Fitter, who is not only the company's chief commercial officer but also uses it to help care for her daughter, said these types of tools and access can be critical for rare disease patients and their families struggling to find the right care or roadmap to follow.
“It's a game-changer for the individual patient: getting better care and making better decisions day to day,” he said. “For our foundation, if we didn't have Citizen, we wouldn't be dosing our first patient this year.”
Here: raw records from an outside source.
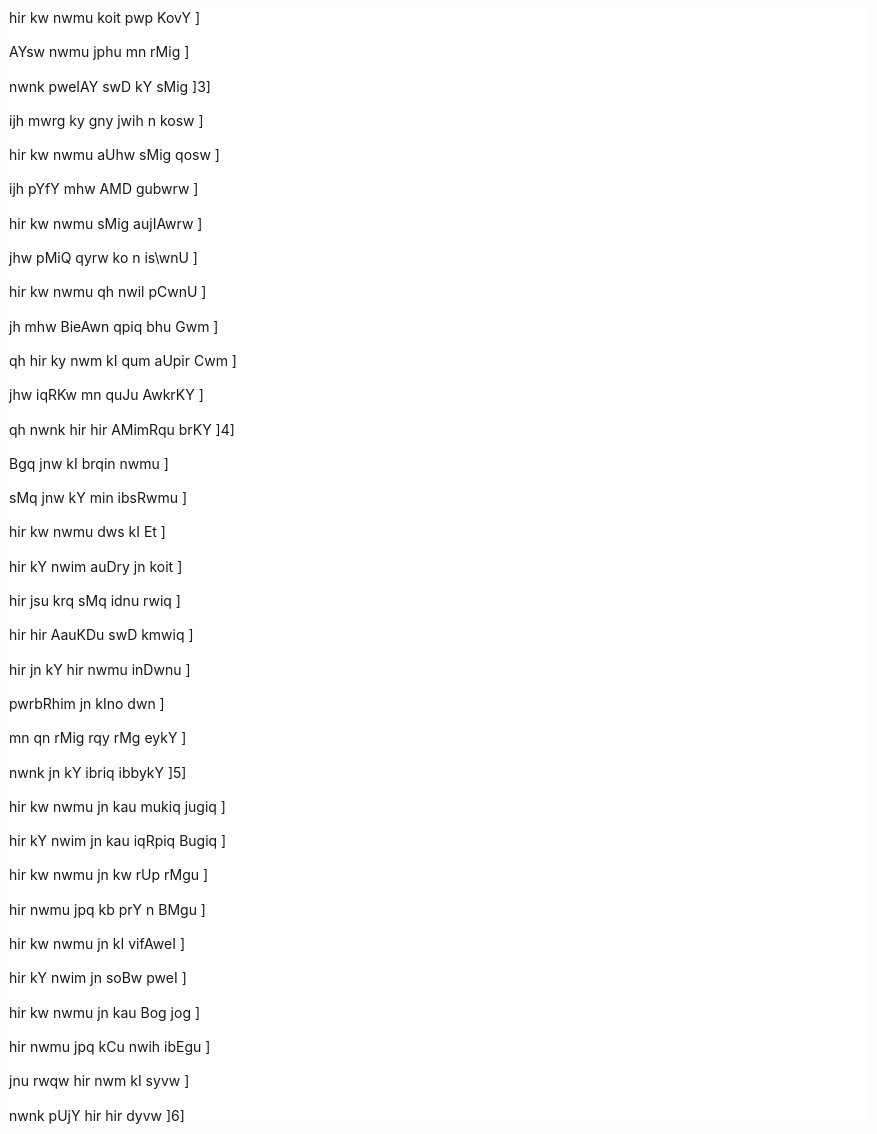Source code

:hir kw nwmu koit pwp KovY ]

AYsw nwmu jphu mn rMig ]

nwnk pweIAY swD kY sMig ]3]

ijh mwrg ky gny jwih n kosw ]

hir kw nwmu aUhw sMig qosw ]

ijh pYfY mhw AMD gubwrw ]

hir kw nwmu sMig aujIAwrw ]

jhw pMiQ qyrw ko n is\wnU ]

hir kw nwmu qh nwil pCwnU ]

jh mhw BieAwn qpiq bhu Gwm ]

qh hir ky nwm kI qum aUpir Cwm ]

jhw iqRKw mn quJu AwkrKY ]

qh nwnk hir hir AMimRqu brKY ]4]

Bgq jnw kI brqin nwmu ]

sMq jnw kY min ibsRwmu ]

hir kw nwmu dws kI Et ]

hir kY nwim auDry jn koit ]

hir jsu krq sMq idnu rwiq ]

hir hir AauKDu swD kmwiq ]

hir jn kY hir nwmu inDwnu ]

pwrbRhim jn kIno dwn ]

mn qn rMig rqy rMg eykY ]

nwnk jn kY ibriq ibbykY ]5]

hir kw nwmu jn kau mukiq jugiq ]

hir kY nwim jn kau iqRpiq Bugiq ]

hir kw nwmu jn kw rUp rMgu ]

hir nwmu jpq kb prY n BMgu ]

hir kw nwmu jn kI vifAweI ]

hir kY nwim jn soBw pweI ]

hir kw nwmu jn kau Bog jog ]

hir nwmu jpq kCu nwih ibEgu ]

jnu rwqw hir nwm kI syvw ]

nwnk pUjY hir hir dyvw ]6]
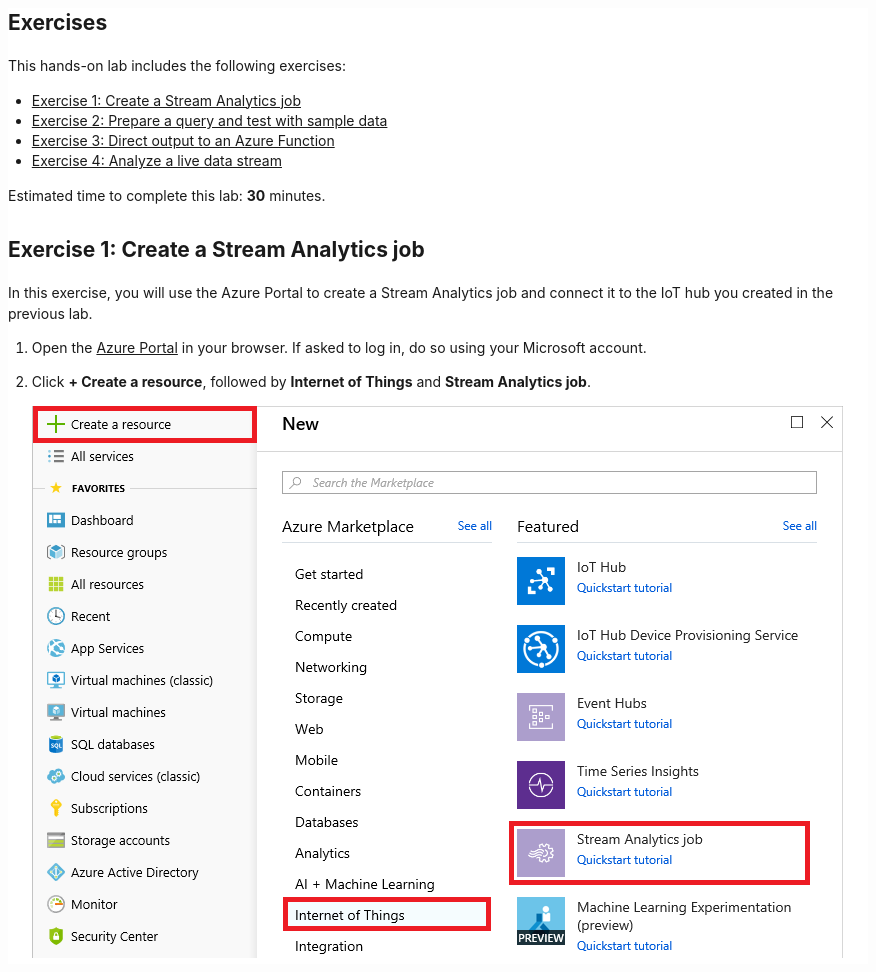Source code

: <a name="Exercises"></a>
## Exercises ##

This hands-on lab includes the following exercises:

- [Exercise 1: Create a Stream Analytics job](#Exercise1)
- [Exercise 2: Prepare a query and test with sample data](#Exercise2)
- [Exercise 3: Direct output to an Azure Function](#Exercise3)
- [Exercise 4: Analyze a live data stream](#Exercise4)

Estimated time to complete this lab: **30** minutes.

<a name="Exercise1"></a>
## Exercise 1: Create a Stream Analytics job ##

In this exercise, you will use the Azure Portal to create a Stream Analytics job and connect it to the IoT hub you created in the previous lab.

1. Open the [Azure Portal](https://portal.azure.com) in your browser. If asked to log in, do so using your Microsoft account.

1. Click **+ Create a resource**, followed by **Internet of Things** and **Stream Analytics job**.

    ![Creating a Stream Analytics job](Images/new-stream-analytics-job.png)
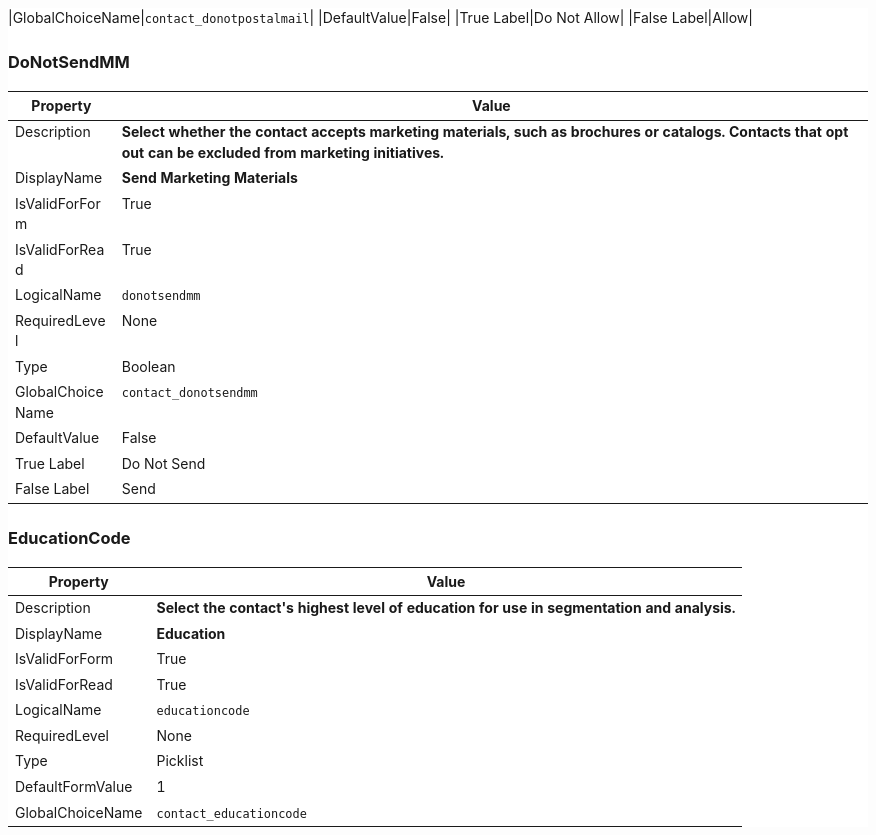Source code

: |GlobalChoiceName|`contact_donotpostalmail`|
|DefaultValue|False|
|True Label|Do Not Allow|
|False Label|Allow|

### <a name="BKMK_DoNotSendMM"></a> DoNotSendMM

|Property|Value|
|---|---|
|Description|**Select whether the contact accepts marketing materials, such as brochures or catalogs. Contacts that opt out can be excluded from marketing initiatives.**|
|DisplayName|**Send Marketing Materials**|
|IsValidForForm|True|
|IsValidForRead|True|
|LogicalName|`donotsendmm`|
|RequiredLevel|None|
|Type|Boolean|
|GlobalChoiceName|`contact_donotsendmm`|
|DefaultValue|False|
|True Label|Do Not Send|
|False Label|Send|

### <a name="BKMK_EducationCode"></a> EducationCode

|Property|Value|
|---|---|
|Description|**Select the contact's highest level of education for use in segmentation and analysis.**|
|DisplayName|**Education**|
|IsValidForForm|True|
|IsValidForRead|True|
|LogicalName|`educationcode`|
|RequiredLevel|None|
|Type|Picklist|
|DefaultFormValue|1|
|GlobalChoiceName|`contact_educationcode`|
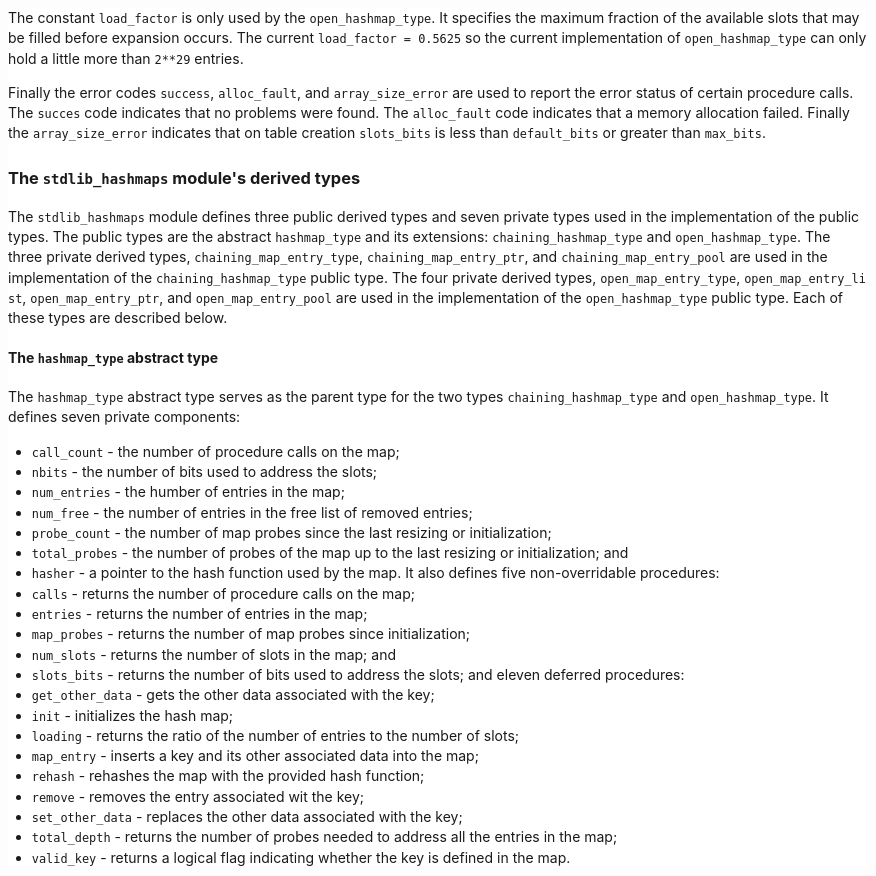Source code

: The constant `load_factor` is only used by the `open_hashmap_type`. It
specifies the maximum fraction of the available slots that may be
filled before expansion occurs. The current `load_factor = 0.5625` so
the current implementation of `open_hashmap_type` can only hold a
little more than `2**29` entries.

Finally the error codes `success`, `alloc_fault`, and
`array_size_error` are used to report the error status of certain
procedure calls. The `succes` code indicates that no problems were
found. The `alloc_fault` code indicates that a memory allocation
failed. Finally the `array_size_error` indicates that on table
creation `slots_bits` is less than `default_bits` or
greater than `max_bits`.

### The `stdlib_hashmaps` module's derived types

The `stdlib_hashmaps` module defines three public derived types and
seven private types used in the implementation of the public
types. The public types are the abstract `hashmap_type` and its
extensions: `chaining_hashmap_type` and `open_hashmap_type`. The three
private derived types, `chaining_map_entry_type`,
`chaining_map_entry_ptr`, and `chaining_map_entry_pool` are used in
the implementation of the `chaining_hashmap_type` public type. The
four private derived types, `open_map_entry_type`,
`open_map_entry_list`, `open_map_entry_ptr`, and `open_map_entry_pool`
are used in the implementation of the `open_hashmap_type` public
type. Each of these types are described below. 

#### The `hashmap_type` abstract type

The `hashmap_type` abstract type serves as the parent type for the two
types `chaining_hashmap_type` and `open_hashmap_type`. It defines
seven private components:
* `call_count` - the number of procedure calls on the map;
* `nbits` - the number of bits used to address the slots; 
* `num_entries` - the humber of entries in the map;
* `num_free` - the number of entries in the free list of removed 
  entries;
* `probe_count` - the number of map probes since the last resizing or
  initialization;
* `total_probes` - the number of probes of the map up to the last
  resizing or initialization; and
* `hasher` - a pointer to the hash function used by the map.
It also defines five non-overridable procedures:
* `calls` - returns the number of procedure calls on the map;
* `entries` - returns the number of entries in the map;
* `map_probes` - returns the number of map probes since
  initialization;
* `num_slots` - returns the number of slots in the map; and
* `slots_bits` - returns the number of bits used to address the slots;
and eleven deferred procedures:
* `get_other_data` - gets the other data associated with the key;
* `init` - initializes the hash map;
* `loading` - returns the ratio of the number of entries to the number
  of slots;
* `map_entry` - inserts a key and its other associated data into the
  map;
* `rehash` - rehashes the map with the provided hash function;
* `remove` - removes the entry associated wit the key;
* `set_other_data` - replaces the other data associated with the key;
* `total_depth` - returns the number of probes needed to address all
  the entries in the map;
* `valid_key` - returns a logical flag indicating whether the key is
  defined in the map.
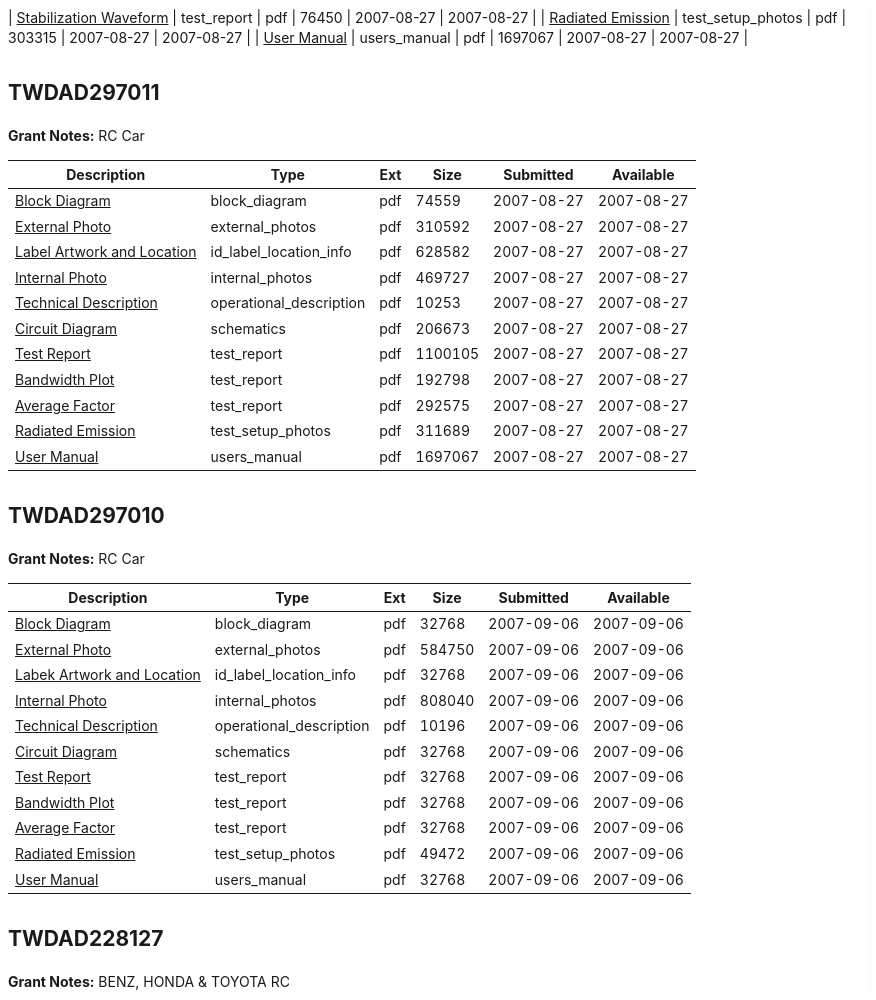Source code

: | [Stabilization Waveform](TWDAD297012/c35a76282cfd50aa2036c5a79d886cfb/834484.pdf) | test_report | pdf | 76450 | 2007-08-27 | 2007-08-27 |
| [Radiated Emission](TWDAD297012/c35a76282cfd50aa2036c5a79d886cfb/834483.pdf) | test_setup_photos | pdf | 303315 | 2007-08-27 | 2007-08-27 |
| [User Manual](TWDAD297012/c35a76282cfd50aa2036c5a79d886cfb/834466.pdf) | users_manual | pdf | 1697067 | 2007-08-27 | 2007-08-27 |
## TWDAD297011
**Grant Notes:** RC Car

| Description | Type | Ext | Size | Submitted | Available |
| ----------- | ---- | --- | ---- | --------- | --------- |
| [Block Diagram](TWDAD297011/27032ac782b49015f424b9a07bf9712f/834463.pdf) | block_diagram | pdf | 74559 | 2007-08-27 | 2007-08-27 |
| [External Photo](TWDAD297011/27032ac782b49015f424b9a07bf9712f/834461.pdf) | external_photos | pdf | 310592 | 2007-08-27 | 2007-08-27 |
| [Label Artwork and Location](TWDAD297011/27032ac782b49015f424b9a07bf9712f/834465.pdf) | id_label_location_info | pdf | 628582 | 2007-08-27 | 2007-08-27 |
| [Internal Photo](TWDAD297011/27032ac782b49015f424b9a07bf9712f/834462.pdf) | internal_photos | pdf | 469727 | 2007-08-27 | 2007-08-27 |
| [Technical Description](TWDAD297011/27032ac782b49015f424b9a07bf9712f/834458.pdf) | operational_description | pdf | 10253 | 2007-08-27 | 2007-08-27 |
| [Circuit Diagram](TWDAD297011/27032ac782b49015f424b9a07bf9712f/834464.pdf) | schematics | pdf | 206673 | 2007-08-27 | 2007-08-27 |
| [Test Report](TWDAD297011/27032ac782b49015f424b9a07bf9712f/834457.pdf) | test_report | pdf | 1100105 | 2007-08-27 | 2007-08-27 |
| [Bandwidth Plot](TWDAD297011/27032ac782b49015f424b9a07bf9712f/834460.pdf) | test_report | pdf | 192798 | 2007-08-27 | 2007-08-27 |
| [Average Factor](TWDAD297011/27032ac782b49015f424b9a07bf9712f/834467.pdf) | test_report | pdf | 292575 | 2007-08-27 | 2007-08-27 |
| [Radiated Emission](TWDAD297011/27032ac782b49015f424b9a07bf9712f/834459.pdf) | test_setup_photos | pdf | 311689 | 2007-08-27 | 2007-08-27 |
| [User Manual](TWDAD297011/27032ac782b49015f424b9a07bf9712f/834466.pdf) | users_manual | pdf | 1697067 | 2007-08-27 | 2007-08-27 |
## TWDAD297010
**Grant Notes:** RC Car

| Description | Type | Ext | Size | Submitted | Available |
| ----------- | ---- | --- | ---- | --------- | --------- |
| [Block Diagram](TWDAD297010/035cca69d8719977f23ccb851472ef15/839932.pdf) | block_diagram | pdf | 32768 | 2007-09-06 | 2007-09-06 |
| [External Photo](TWDAD297010/035cca69d8719977f23ccb851472ef15/839930.pdf) | external_photos | pdf | 584750 | 2007-09-06 | 2007-09-06 |
| [Labek Artwork and Location](TWDAD297010/035cca69d8719977f23ccb851472ef15/839934.pdf) | id_label_location_info | pdf | 32768 | 2007-09-06 | 2007-09-06 |
| [Internal Photo](TWDAD297010/035cca69d8719977f23ccb851472ef15/839931.pdf) | internal_photos | pdf | 808040 | 2007-09-06 | 2007-09-06 |
| [Technical Description](TWDAD297010/035cca69d8719977f23ccb851472ef15/839927.pdf) | operational_description | pdf | 10196 | 2007-09-06 | 2007-09-06 |
| [Circuit Diagram](TWDAD297010/035cca69d8719977f23ccb851472ef15/839933.pdf) | schematics | pdf | 32768 | 2007-09-06 | 2007-09-06 |
| [Test Report](TWDAD297010/035cca69d8719977f23ccb851472ef15/839926.pdf) | test_report | pdf | 32768 | 2007-09-06 | 2007-09-06 |
| [Bandwidth Plot](TWDAD297010/035cca69d8719977f23ccb851472ef15/839929.pdf) | test_report | pdf | 32768 | 2007-09-06 | 2007-09-06 |
| [Average Factor](TWDAD297010/035cca69d8719977f23ccb851472ef15/839936.pdf) | test_report | pdf | 32768 | 2007-09-06 | 2007-09-06 |
| [Radiated Emission](TWDAD297010/035cca69d8719977f23ccb851472ef15/839928.pdf) | test_setup_photos | pdf | 49472 | 2007-09-06 | 2007-09-06 |
| [User Manual](TWDAD297010/035cca69d8719977f23ccb851472ef15/839935.pdf) | users_manual | pdf | 32768 | 2007-09-06 | 2007-09-06 |
## TWDAD228127
**Grant Notes:** BENZ, HONDA & TOYOTA RC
Fitter said that in his foundation's case, Citizen Health data helped guide the endpoint of its treatments from seizures to movement disorders, a decision that was made after being able to analyze medical data from other patients with FOXG1 syndrome. The foundation recently had its Type D meeting with the FDA and was allowed to use patients' natural history data based on their medical records as a placebo control arm, allowing it to skip a phase three trial and a placebo, which Fitter said saved about $80 million.
“The greatest achievement is that the next patient who is newly diagnosed will have an easier life thanks to the work we have been able to do,” he said.